The house-gods come down in the family; no others would be sacrificed to if the family were uniformly prosperous.

All natural objects of a striking or imposing character have their divinity. The sun (ārnī) and moon (chiklo) are regarded as divine, but are not specially propitiated. But localities of an impressive kind, such as mountains,[3] waterfalls, deep pools in rivers, great boulders, have each their ārnàm, who is concerned in the affairs of men and has to be placated by sacrifice. The expression ārnàm do, used of a place, means, generally, to be haunted by something felt as mighty or terrible. All waterfalls (làngsun), in particular, have their ārnàms. In Bāguri mauza there are two great waterfalls in the Diyaung river which are specially venerated as divine; one of these, the Làng-kàngtòng (“Rolling-down water”), can be heard half a day’s journey off. Similarly, there are places where a river goes underground (làng-lut); these also have their ārnàm.[4] Such local divinities of the jungle are propitiated chiefly to avert mischief from tigers, which are a terrible plague in many parts of the Mikir hills.

There is no worship of trees or animals.

Làm-āphū, “the head or master of words,” is a deity probably of recent origin. He is the god sacrificed to by a man who has a case in court; the sacrifice is one young cock, which should be offered at night, secretly, by the sacrificer alone, in a secret place.
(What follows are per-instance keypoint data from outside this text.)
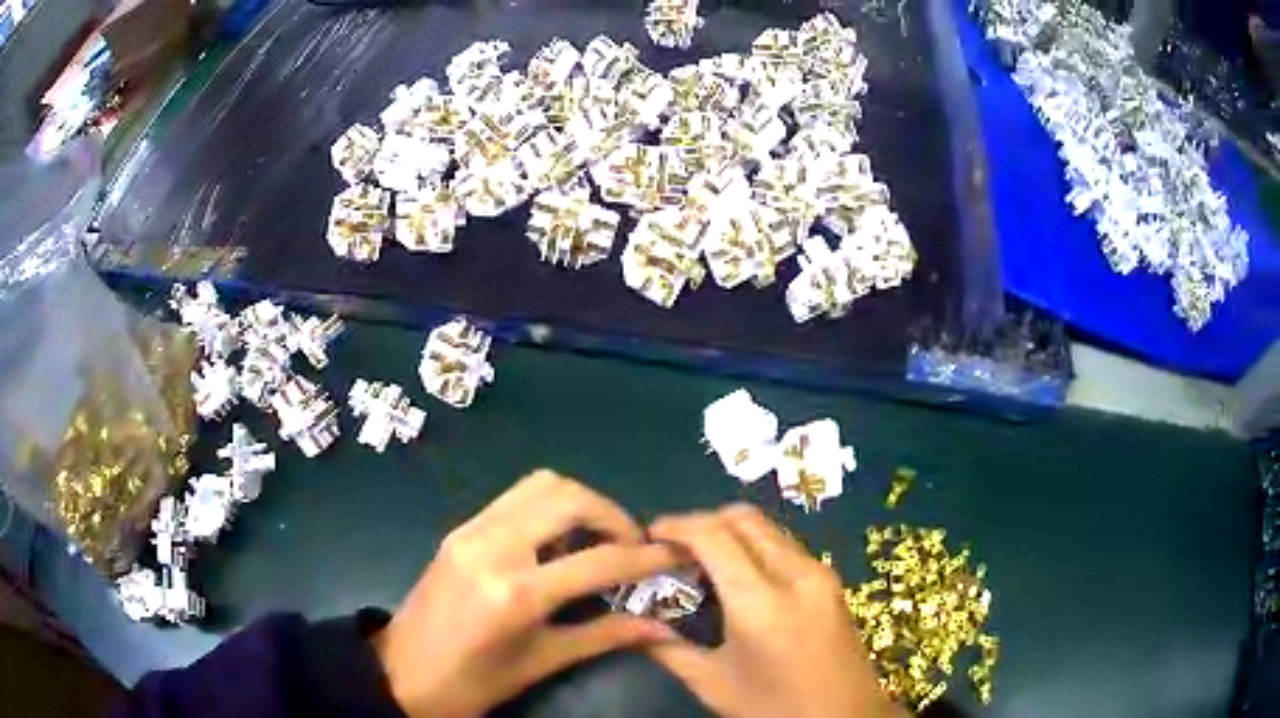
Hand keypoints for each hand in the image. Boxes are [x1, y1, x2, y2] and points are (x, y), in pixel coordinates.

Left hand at [371, 470, 681, 717]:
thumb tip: (663, 627)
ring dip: (581, 503)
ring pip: (540, 485)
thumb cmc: (473, 682)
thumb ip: (605, 636)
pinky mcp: (460, 529)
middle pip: (568, 497)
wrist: (401, 673)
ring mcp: (471, 531)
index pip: (599, 560)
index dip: (646, 557)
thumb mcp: (542, 663)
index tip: (674, 555)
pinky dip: (550, 506)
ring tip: (598, 539)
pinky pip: (516, 498)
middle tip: (631, 546)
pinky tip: (559, 541)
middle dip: (613, 515)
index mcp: (516, 592)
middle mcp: (494, 547)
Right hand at [646, 504, 907, 717]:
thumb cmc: (774, 709)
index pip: (713, 536)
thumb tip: (636, 625)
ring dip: (730, 532)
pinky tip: (737, 576)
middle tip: (674, 548)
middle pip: (744, 519)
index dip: (677, 526)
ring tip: (701, 562)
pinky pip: (785, 545)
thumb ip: (669, 649)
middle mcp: (795, 574)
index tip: (650, 534)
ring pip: (767, 528)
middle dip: (703, 522)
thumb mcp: (713, 685)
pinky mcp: (831, 581)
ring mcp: (819, 574)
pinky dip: (753, 546)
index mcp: (761, 602)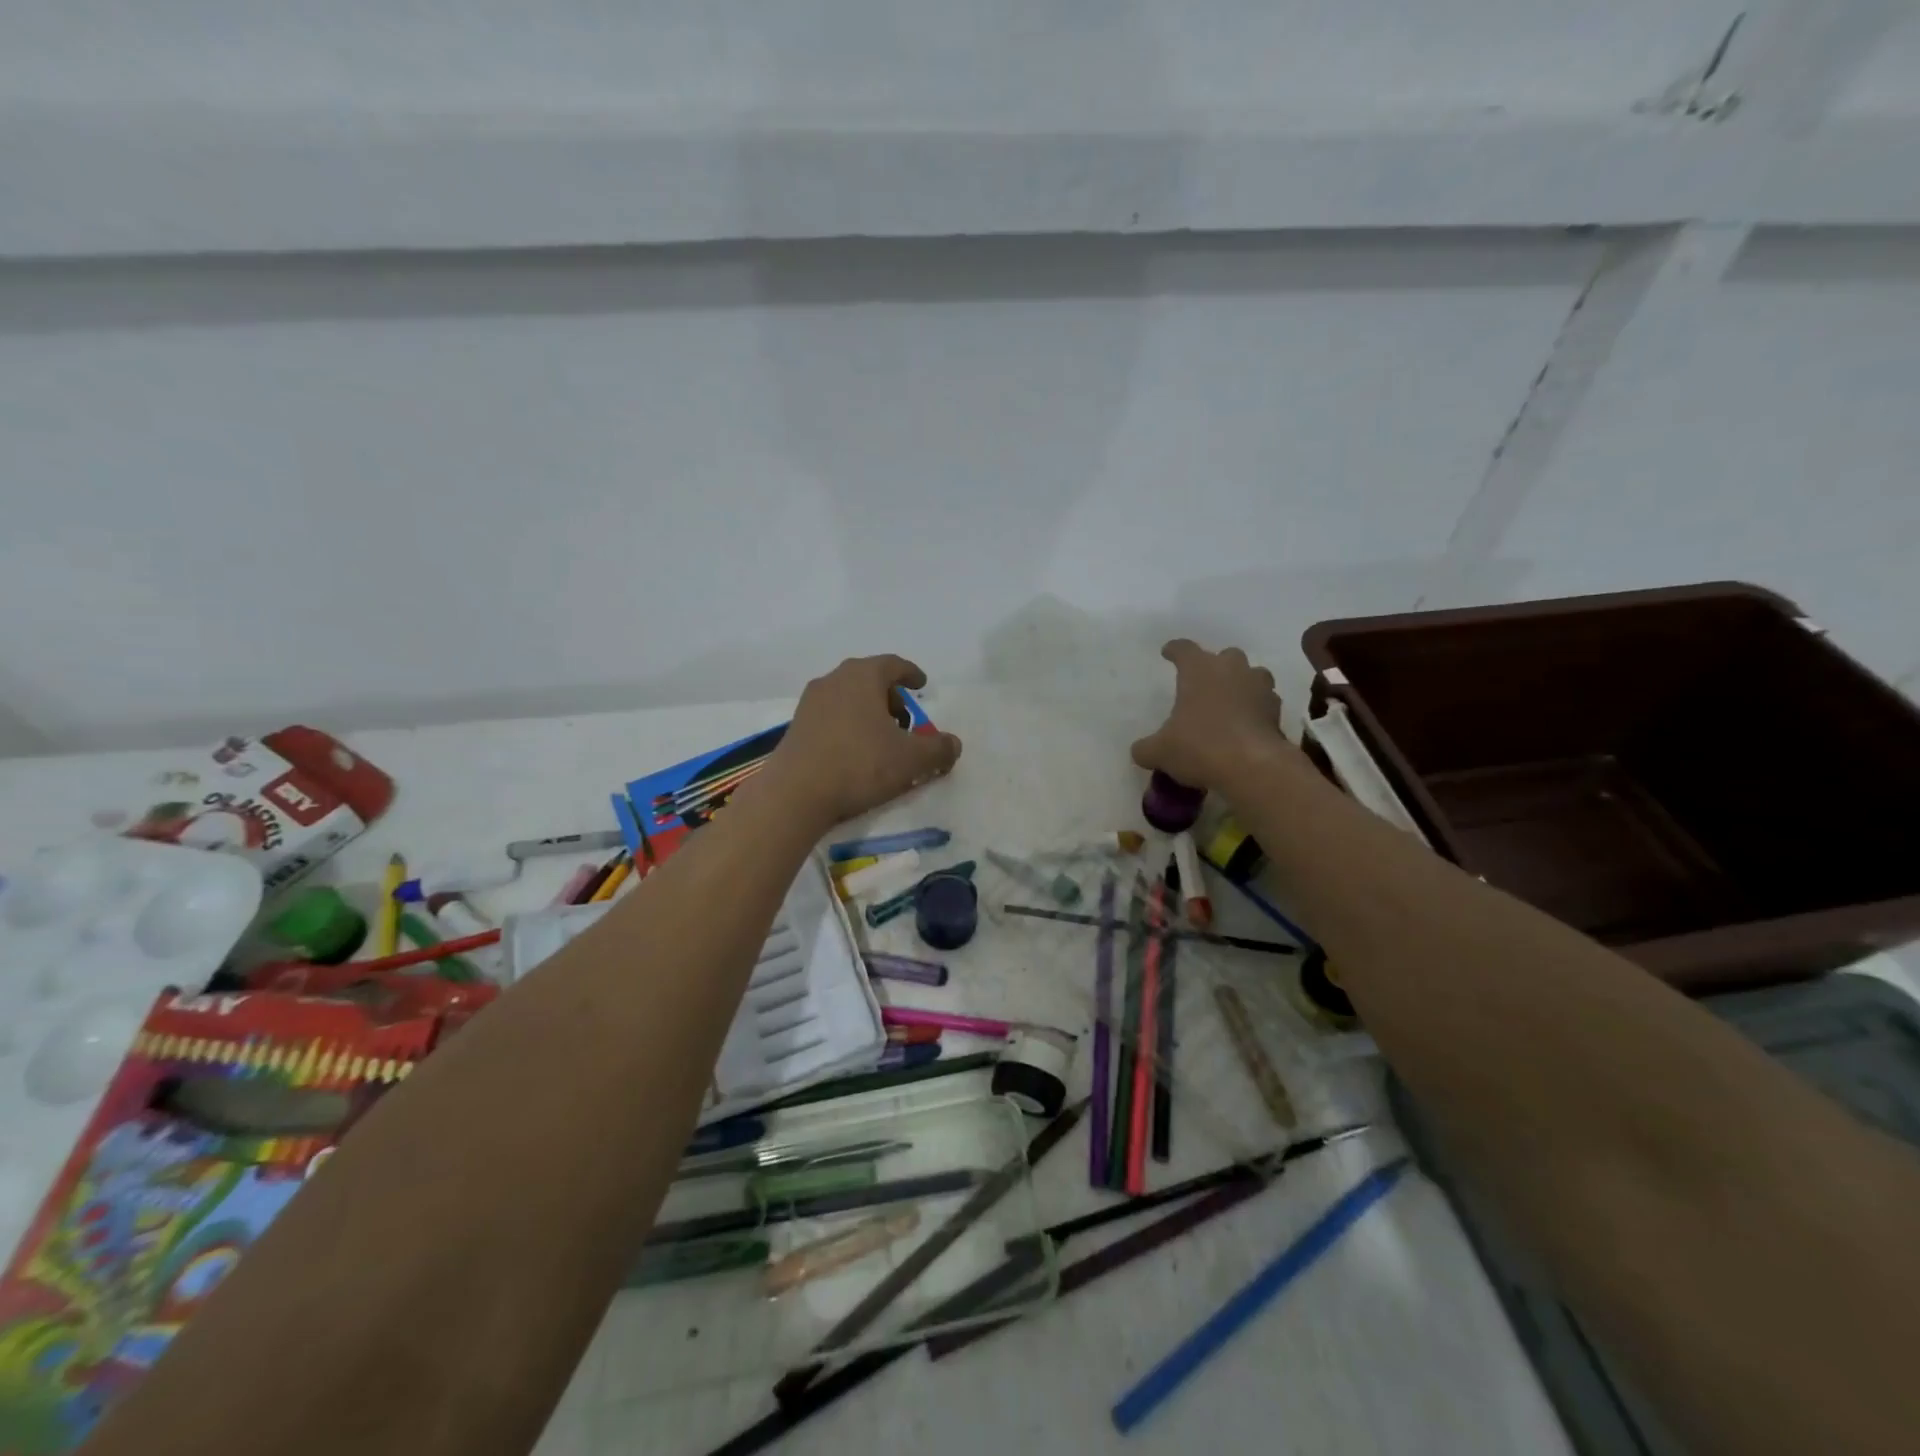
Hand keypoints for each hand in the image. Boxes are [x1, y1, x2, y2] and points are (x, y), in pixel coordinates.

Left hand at [759, 655, 961, 828]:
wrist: (795, 793)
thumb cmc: (859, 765)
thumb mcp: (911, 759)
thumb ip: (938, 749)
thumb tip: (953, 744)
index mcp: (862, 676)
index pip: (893, 664)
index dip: (911, 673)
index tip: (922, 684)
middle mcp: (833, 680)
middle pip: (868, 679)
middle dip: (890, 696)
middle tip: (905, 719)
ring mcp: (810, 702)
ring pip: (848, 697)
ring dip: (868, 712)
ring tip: (882, 738)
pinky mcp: (796, 726)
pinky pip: (831, 716)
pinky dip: (848, 725)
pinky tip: (855, 751)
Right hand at [1130, 639, 1300, 792]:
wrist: (1252, 767)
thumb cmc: (1199, 746)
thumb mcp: (1160, 751)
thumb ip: (1147, 748)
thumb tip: (1140, 751)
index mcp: (1199, 670)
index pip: (1184, 649)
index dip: (1174, 650)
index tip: (1168, 652)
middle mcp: (1232, 670)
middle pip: (1226, 656)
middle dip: (1216, 665)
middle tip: (1205, 681)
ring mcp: (1259, 689)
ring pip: (1253, 675)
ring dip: (1242, 683)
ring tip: (1231, 701)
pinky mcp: (1277, 712)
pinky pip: (1265, 702)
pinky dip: (1257, 709)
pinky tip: (1247, 724)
It should be mentioned that, following an ill-sounding idiom of the Assamese, the Mikirs use “Ārnàm” as a common (propitiatory) form of address to human beings (Assamese, dēutā). Pō-ārnàm-pō (“god-father”) to a man, and pē-ārnàm-pī (“god-mother”) to a woman, are the phrases. In one of the stories given in the [next Section], the king is addressed as Hèmphū Ārnàm, “Lord God.”

Divination and Magic.

Sickness, if long continued or severe, is frequently attributed to witchcraft (mājā). A man suffering from long sickness is said to be mājā kelòng—“witchcraft has got hold of him.” To discover the author of the spell, or the god or demon who has brought the trouble and must be propitiated, the services of a diviner are necessary. Uchē, feminine uchē-pī (Hindi, ōjhà), is the general name for the cunning in such things. Of these there are two grades—the humbler, whose craft is acquired merely by instruction and practice, and the higher, who works under the inspiration or afflatus of divine powers. The former is the sàng-kelàng ābàng, “the man who looks at rice,” in Assamese, mangalsuā; the latter, invariably a woman, is the lodèt or lodèt-pī. In serious sickness or distress the latter is called in; on ordinary and less important occasions, the former.